**Explore the material**
A: Answer each question from the passage on the Egyptian army, one answer per line:
(i) What was the most sought after award?
(ii) Besides able leaders and strategists, what did Pharaoh insist his high-ranking officers be?
(iii) Which rank was the most prestigious and most highly prized?
B: List every rank that the passage on the Egyptian army says the nobility would occupy.
C: Transcribe the passage on the Egyptian army from "But the most" up to and including "also well educated.".

**Passage to read**
==*==

But the most sought after award was a promotion in social status.
In contrast to
the past, the army became a privileged means of improving position and status in
life. At every level of command there was a clearly defined hierarchy. However,
it was possible for an educated Egyptian or simple scribe to work his way up
this military hierarchy to become an officer. Opportunities were available for
the upper ranks to attain nobility, which as a social class were not very
knowledgeable in the art of warfare. Pharaoh insisted that his high-ranking
officers were not just able leaders and strategists but also well educated.
Therefore, most of the officers came from the nobility, who would occupy such
ranks as archery commander, divisional commander, commander of the chariot corps
or overseer of the royal stables. This last rank was the most prestigious and
most highly prized.

==*==

**Study material**
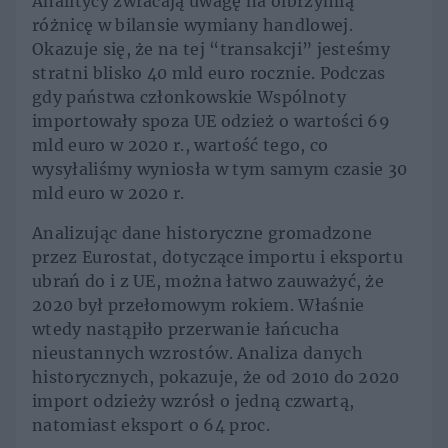
Analitycy zwracają uwagę na olbrzymią
różnicę w bilansie wymiany handlowej.
Okazuje się, że na tej “transakcji” jesteśmy
stratni blisko 40 mld euro rocznie. Podczas
gdy państwa członkowskie Wspólnoty
importowały spoza UE odzież o wartości 69
mld euro w 2020 r., wartość tego, co
wysyłaliśmy wyniosła w tym samym czasie 30
mld euro w 2020 r.
Analizując dane historyczne gromadzone
przez Eurostat, dotyczące importu i eksportu
ubrań do i z UE, można łatwo zauważyć, że
2020 był przełomowym rokiem. Właśnie
wtedy nastąpiło przerwanie łańcucha
nieustannych wzrostów. Analiza danych
historycznych, pokazuje, że od 2010 do 2020
import odzieży wzrósł o jedną czwartą,
natomiast eksport o 64 proc.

==*==

**Responses for each task**
A:
(i) A promotion in social status.
(ii) Well educated.
(iii) Overseer of the royal stables.

B:
archery commander
divisional commander
commander of the chariot corps
overseer of the royal stables

C:
But the most sought after award was a promotion in social status.
In contrast to
the past, the army became a privileged means of improving position and status in
life. At every level of command there was a clearly defined hierarchy. However,
it was possible for an educated Egyptian or simple scribe to work his way up
this military hierarchy to become an officer. Opportunities were available for
the upper ranks to attain nobility, which as a social class were not very
knowledgeable in the art of warfare. Pharaoh insisted that his high-ranking
officers were not just able leaders and strategists but also well educated.